Algunas noches todavía sueña con ellos. Su peor pesadilla deriva de una mañana, cuando al abrir los ojos se encontró con un maniquí parado a centímetros de su cama. Estaba completamente desnudo y mantenía los brazos extendidos hacia ella. En esa postura parecía querer ahorcarla. No gritó, porque sabía que su mamá odiaba los gritos, más aún siendo tan temprano. En aquel horario todo se reducía a migrañas y antiácidos.
Igualmente, un rato después juntó valor y exigió explicaciones. La respuesta una vez más no había tenido sentido. Su madre, todavía con la voz pastosa, le había dicho que al verla dormir tan indefensa sintió que tenía que dejar a alguien que la cuidara.
Ahora camina por la casa y vuelve a descubrir esos muñecos vestidos con ropas tan derruidas como ellos.

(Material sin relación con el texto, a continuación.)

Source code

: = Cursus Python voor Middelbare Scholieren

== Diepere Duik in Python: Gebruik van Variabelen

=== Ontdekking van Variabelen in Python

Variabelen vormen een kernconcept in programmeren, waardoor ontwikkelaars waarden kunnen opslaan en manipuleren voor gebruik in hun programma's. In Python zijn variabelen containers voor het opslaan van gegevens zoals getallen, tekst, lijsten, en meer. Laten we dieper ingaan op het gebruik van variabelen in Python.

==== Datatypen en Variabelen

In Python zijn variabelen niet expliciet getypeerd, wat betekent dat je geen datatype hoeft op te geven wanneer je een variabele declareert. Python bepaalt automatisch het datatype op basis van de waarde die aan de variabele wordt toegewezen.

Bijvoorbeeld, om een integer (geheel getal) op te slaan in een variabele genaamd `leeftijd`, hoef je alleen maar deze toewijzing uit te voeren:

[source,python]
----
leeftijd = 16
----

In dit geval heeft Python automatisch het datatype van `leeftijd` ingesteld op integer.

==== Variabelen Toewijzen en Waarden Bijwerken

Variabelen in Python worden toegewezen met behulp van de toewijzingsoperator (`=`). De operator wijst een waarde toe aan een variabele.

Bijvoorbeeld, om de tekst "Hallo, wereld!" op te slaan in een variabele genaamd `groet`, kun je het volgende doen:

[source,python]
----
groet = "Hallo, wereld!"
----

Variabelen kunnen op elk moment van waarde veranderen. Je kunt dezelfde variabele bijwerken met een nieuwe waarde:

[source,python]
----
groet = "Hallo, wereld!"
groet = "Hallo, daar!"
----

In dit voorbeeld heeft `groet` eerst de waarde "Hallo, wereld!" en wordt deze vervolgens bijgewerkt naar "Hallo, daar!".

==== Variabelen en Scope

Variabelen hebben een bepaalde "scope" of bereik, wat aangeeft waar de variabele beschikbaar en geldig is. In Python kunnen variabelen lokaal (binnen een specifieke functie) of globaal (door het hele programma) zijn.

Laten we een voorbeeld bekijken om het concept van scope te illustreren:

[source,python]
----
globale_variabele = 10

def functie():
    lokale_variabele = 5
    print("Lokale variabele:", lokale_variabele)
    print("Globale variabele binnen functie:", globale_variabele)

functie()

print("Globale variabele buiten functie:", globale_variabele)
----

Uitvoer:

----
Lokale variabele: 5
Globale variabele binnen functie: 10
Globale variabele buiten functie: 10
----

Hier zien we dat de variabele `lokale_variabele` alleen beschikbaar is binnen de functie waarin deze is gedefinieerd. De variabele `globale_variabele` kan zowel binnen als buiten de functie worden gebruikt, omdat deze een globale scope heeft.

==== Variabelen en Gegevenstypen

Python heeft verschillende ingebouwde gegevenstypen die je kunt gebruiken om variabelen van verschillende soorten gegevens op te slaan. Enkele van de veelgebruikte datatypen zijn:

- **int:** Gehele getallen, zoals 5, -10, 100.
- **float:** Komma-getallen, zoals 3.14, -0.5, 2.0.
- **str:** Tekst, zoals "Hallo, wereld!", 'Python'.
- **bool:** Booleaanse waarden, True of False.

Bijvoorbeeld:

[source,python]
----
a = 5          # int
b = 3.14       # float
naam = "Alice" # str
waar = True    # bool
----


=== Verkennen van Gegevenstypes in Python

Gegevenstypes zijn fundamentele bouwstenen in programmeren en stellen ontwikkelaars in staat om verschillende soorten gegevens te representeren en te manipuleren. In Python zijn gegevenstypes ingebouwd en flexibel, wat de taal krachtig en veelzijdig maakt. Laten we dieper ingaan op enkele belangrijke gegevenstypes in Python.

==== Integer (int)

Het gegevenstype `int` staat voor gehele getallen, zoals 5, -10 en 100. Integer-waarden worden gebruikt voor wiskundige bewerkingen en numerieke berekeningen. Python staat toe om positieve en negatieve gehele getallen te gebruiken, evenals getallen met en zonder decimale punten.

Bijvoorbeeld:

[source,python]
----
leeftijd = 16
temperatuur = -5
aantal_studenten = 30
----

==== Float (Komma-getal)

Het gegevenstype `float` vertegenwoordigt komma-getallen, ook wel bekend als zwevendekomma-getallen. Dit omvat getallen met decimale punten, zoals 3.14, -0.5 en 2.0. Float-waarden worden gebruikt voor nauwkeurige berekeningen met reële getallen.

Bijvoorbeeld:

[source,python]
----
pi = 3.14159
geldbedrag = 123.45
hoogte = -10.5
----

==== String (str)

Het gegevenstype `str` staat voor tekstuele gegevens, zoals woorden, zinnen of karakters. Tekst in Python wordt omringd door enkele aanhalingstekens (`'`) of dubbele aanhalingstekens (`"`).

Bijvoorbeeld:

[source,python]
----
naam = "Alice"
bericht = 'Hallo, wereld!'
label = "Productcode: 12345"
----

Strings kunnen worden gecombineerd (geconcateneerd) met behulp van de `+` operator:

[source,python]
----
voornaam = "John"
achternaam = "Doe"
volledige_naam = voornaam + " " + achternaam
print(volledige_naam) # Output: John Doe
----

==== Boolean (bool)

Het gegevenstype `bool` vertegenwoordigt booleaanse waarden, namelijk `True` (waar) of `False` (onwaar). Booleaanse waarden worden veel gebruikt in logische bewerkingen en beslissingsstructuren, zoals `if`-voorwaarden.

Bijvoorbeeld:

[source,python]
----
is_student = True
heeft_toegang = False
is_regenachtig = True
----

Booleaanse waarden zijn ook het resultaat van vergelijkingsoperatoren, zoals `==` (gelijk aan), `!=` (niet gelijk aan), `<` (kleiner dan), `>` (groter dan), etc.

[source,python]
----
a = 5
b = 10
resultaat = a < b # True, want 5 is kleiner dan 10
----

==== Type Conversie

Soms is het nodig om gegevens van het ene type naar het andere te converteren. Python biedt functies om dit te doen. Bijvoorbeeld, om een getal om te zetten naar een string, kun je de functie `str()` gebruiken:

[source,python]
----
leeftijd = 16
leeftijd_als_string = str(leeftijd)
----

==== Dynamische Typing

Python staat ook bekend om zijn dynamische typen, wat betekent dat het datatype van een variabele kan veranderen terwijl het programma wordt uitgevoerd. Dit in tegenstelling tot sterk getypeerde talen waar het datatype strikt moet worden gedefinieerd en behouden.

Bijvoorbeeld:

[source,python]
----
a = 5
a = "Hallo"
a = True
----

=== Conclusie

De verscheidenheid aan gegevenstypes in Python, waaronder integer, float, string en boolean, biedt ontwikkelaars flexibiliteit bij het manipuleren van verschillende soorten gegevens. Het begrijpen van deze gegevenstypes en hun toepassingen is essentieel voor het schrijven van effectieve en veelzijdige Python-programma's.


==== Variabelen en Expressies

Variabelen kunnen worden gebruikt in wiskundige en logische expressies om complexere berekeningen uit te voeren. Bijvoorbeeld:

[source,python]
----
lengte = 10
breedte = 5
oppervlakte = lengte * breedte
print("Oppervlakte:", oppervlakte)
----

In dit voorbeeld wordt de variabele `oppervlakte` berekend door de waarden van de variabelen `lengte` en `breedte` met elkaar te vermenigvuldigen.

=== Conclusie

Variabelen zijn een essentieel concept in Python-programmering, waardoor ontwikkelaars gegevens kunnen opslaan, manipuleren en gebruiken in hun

Algunos perdieron un brazo y parecen estar resignados en un rincón. Otros conservan una sola pierna y están acostados en el sofá o sentados en el piso. Los observa y descubre que ya no le generan temor. En su lugar siente indiferencia y esa sensación agria en la garganta que le produce picazón. Los mira como si estuviera en un museo donde exponen representaciones de su propio pasado. Una muestra en la que puede reconocer a amigos o familiares que su madre fue alejando y reemplazando, uno a uno, por esas figuras sin voz incapaces de contradecirla.
Avanza en una sola recta hacia el fondo del pasillo. Su cuarto es el único cerrado en toda la casa. La línea de luz en el suelo se expande y la golpea en la cara al abanicar la puerta. Su cama ya no está. En su lugar hay un ropero de madera. Varios rollos de tela están caídos en el piso. El ambiente es todavía más pequeño y húmedo de lo que recuerda. Cinco maniquíes están de pie formando una ronda. Todos representan cuerpos de niños. Están vestidos con ropa de juego, llevan bonetes de cumpleaños y guirnaldas de papel colgando de sus cuellos. Algunos tienen los brazos levantados. A pesar de sus rostros lisos y sin gestos, parecen esforzarse por transmitir una alegría con la que no cuentan. Un sexto muñeco está parado en el centro. En su cara tiene dibujados ojos, nariz y boca. Son garabatos temblorosos, pero claros. Sonríe y muestra los dientes. Es el único que tiene dos trenzas a los costados de su cara. La figura lleva puesto su vestido rojo. Amanda lo reconoce al instante. A diferencia del resto de la ropa, su vestido se ve nuevo, como si hubiera sido confeccionado ese mismo día. Camina rodeando la escena sin dejar de prestar atención a los detalles. Se siente un animal a punto de caer en una trampa que reconoce, pero no comprende.
Decide empezar por el ropero. Lo abre despacio y encuentra decenas de vestidos colgados prolijamente. Todos son iguales, todos son el suyo.
Toma uno al azar y lo sostiene en el aire, ahí están los volados, el rojo intenso y el largo hasta las rodillas. Cuando lo gira para buscar los botones, un terror profundo la transforma de nuevo en una nena asustada. La espalda está repleta de agujeros circulares, quemaduras simétricas y perfectas. Lo suelta como si le lastimara los dedos. No puede evitar sentirse igual de frágil que aquel pedazo de tela amontonada en el piso. Se acurruca y cierra los ojos con fuerza, se tapa los oídos. No le hace falta confirmar que todos los demás le devolverán la misma imagen. Tampoco necesita desabrochar el vestido que lleva puesto el maniquí que sonríe. Sabe que al hacerlo, encontrará las mismas quemaduras concéntricas, exactamente iguales a las que ella lleva en su espalda.